Não atrapalhe a dor do luto
Quando o neto favorito de Sigmund Freud faleceu aos cinco anos de idade, o discípulo Carl Gustav Jung, na tentativa de consolar seu mestre, disse: O senhor, que conhece os mistérios do inconsciente como ninguém, vai superar essa dor.
Freud respondeu: Diga o que quiseres. Palavras serão sempre bem vindas, mas desde que a tampa desceu sobre aquele caixão, esse é o único som que o meu coração ouve.
Eu tenho observado, durante o enterro de certas pessoas, os mais variados mecanismos usados para mascarar a tão necessária dor causada pela morte. Uns não vão ao funeral, outros se escondem nos tranqüilizantes, enquanto outros ainda inventam rituais sofisticados, como se quisessem convencer a morte de que o falecido é tão importante que deveria ser devolvido à vida. Se, para nós, alguns entes queridos são divindades durante a vida, para a morte não existe canonização; todos são iguais.
Há um paradoxo interessante na morte; se, por um lado, ela destrói a vida, por outro, ela a enriquece.

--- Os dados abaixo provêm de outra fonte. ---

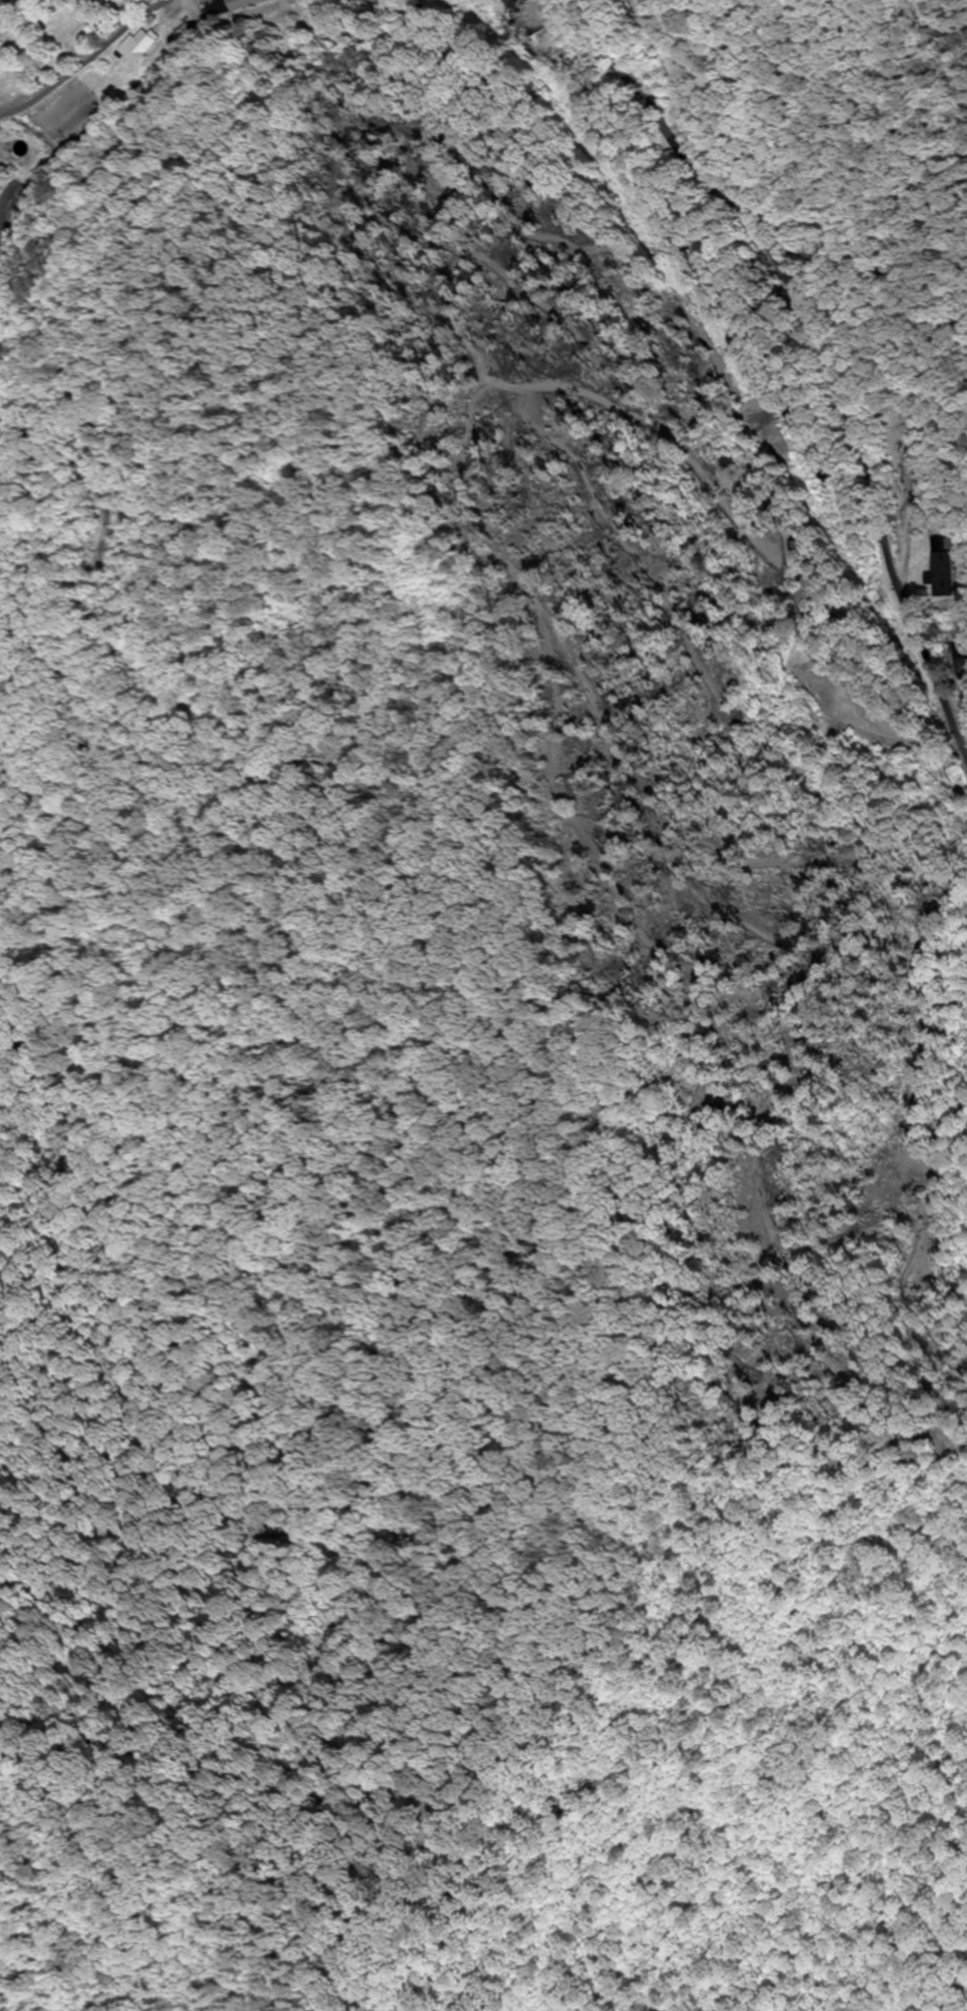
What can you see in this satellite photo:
building: (244, 4)
building: (544, 24)
building: (140, 46)
road: (90, 62)
road: (840, 343)
building: (945, 542)
building: (948, 575)
road: (129, 1760)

A morte é o retorno de si mesma para antes da vida, onde ela já existia.
Por mais que filosofia, ciência e religião tentem explicar a morte, tudo não passa de mera especulação. Quem está vivo não sabe como é a morte e quem está morto não sabe que está morto. Embora a morte nos cause compaixão pela dor de quem está morrendo e o seu desespero pela perda da vida; depois que a morte chega, o sofrimento permanece apenas em quem fica. Nesse momento começa o trabalho de luto. Muitos não têm a necessária lucidez para compreender a importância dessa dor. É bom dizer que nós sofremos por quem amamos; logo, essa dor é um merecido tributo que oferecemos ao morto. Ela é a ponte de ligação entre a vida e a morte, ou seja, é através dela que nós vivenciamos os bons momentos, lembramos à importância daquele que se foi e, principalmente, não deixamos nossa memória apagar, necessitando dela para manter vivo quem morreu. É durante o luto que atravessamos o rio da dor para encontrar a fonte que o gerou. Bebendo a dor, matamos a sede que ela nos provoca. No luto, a dor serve para fortalecer os laços de quem ficou com aquele que se foi, até que o tempo, já não necessitando mais do sofrimento, nos ofereça o consolo do esquecimento.
Causa-me espanto quando vejo a religião roubar a cena durante um sepultamento, com suas orações intermináveis, dopando a imprescindível dor do enlutado. Parece um contra senso usar Deus para nos livrar de algo tão importante que Ele nos oferece para amolecer nosso coração tão endurecido pela vida. Não faz sentido o exagerado consolo que busca anestesiar a dura realidade. A dor, ao contrário do prazer não deve usar máscara. Deveríamos buscar Deus em nosso dia a dia e não apenas quando não suportamos encarar nossa finitude. Prantear é também uma forma de oração. Lamentavelmente algumas religiões se utilizam de velórios e leitos hospitalares para catequizar almas. Não deveria ser assim. Como qualquer substância que entorpece e anestesia o indivíduo, a religião usada na dor também cria dependência. Utilizada como narcótico, ela não cura. Sob a fragilidade do sofrimento, corremos para decisões efêmeras e superficiais.
Talvez fosse melhor agir como fez aquele agonizante, quando foi interpelado por um pregador: Agora que chegou a hora da sua morte, você deveria renegar o diabo.
Calma, retruca o moribundo: Antes de saber para onde vou, eu não quero me incompatibilizar com ninguém.